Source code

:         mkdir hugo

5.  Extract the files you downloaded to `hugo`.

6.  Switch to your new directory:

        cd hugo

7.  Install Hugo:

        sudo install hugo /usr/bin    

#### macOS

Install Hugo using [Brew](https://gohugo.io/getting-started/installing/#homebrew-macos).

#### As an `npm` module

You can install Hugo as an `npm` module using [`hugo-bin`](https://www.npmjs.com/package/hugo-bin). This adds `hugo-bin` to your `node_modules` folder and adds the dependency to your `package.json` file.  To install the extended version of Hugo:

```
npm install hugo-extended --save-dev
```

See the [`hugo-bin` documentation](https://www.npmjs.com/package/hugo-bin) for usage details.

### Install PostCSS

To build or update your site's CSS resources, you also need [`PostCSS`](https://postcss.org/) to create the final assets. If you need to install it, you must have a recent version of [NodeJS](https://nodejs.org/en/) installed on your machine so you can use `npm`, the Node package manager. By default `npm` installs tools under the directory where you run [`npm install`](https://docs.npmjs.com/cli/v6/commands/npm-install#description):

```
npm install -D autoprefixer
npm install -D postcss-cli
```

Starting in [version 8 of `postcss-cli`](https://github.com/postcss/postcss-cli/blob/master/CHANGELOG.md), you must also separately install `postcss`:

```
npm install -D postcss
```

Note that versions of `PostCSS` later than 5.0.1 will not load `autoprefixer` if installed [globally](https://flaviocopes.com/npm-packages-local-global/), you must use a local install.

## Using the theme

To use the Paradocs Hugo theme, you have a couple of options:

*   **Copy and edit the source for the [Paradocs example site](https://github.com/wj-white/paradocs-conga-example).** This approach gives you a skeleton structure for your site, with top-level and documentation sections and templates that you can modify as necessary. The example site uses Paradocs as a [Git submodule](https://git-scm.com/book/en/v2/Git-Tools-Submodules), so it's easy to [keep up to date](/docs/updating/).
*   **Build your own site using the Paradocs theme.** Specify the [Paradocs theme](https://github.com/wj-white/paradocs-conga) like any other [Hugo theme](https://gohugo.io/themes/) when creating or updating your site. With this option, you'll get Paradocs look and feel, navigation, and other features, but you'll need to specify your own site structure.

■ ■ ■ ■ ■ ■ ■

**EXERCISE OBJECTIVE:** Repeat each line, unchanged, from the line that contains "up to date](/docs/updating/)." to the end of the listing above.

**YOUR RESPONSE:**
*   **Copy and edit the source for the [Paradocs example site](https://github.com/wj-white/paradocs-conga-example).** This approach gives you a skeleton structure for your site, with top-level and documentation sections and templates that you can modify as necessary. The example site uses Paradocs as a [Git submodule](https://git-scm.com/book/en/v2/Git-Tools-Submodules), so it's easy to [keep up to date](/docs/updating/).
*   **Build your own site using the Paradocs theme.** Specify the [Paradocs theme](https://github.com/wj-white/paradocs-conga) like any other [Hugo theme](https://gohugo.io/themes/) when creating or updating your site. With this option, you'll get Paradocs look and feel, navigation, and other features, but you'll need to specify your own site structure.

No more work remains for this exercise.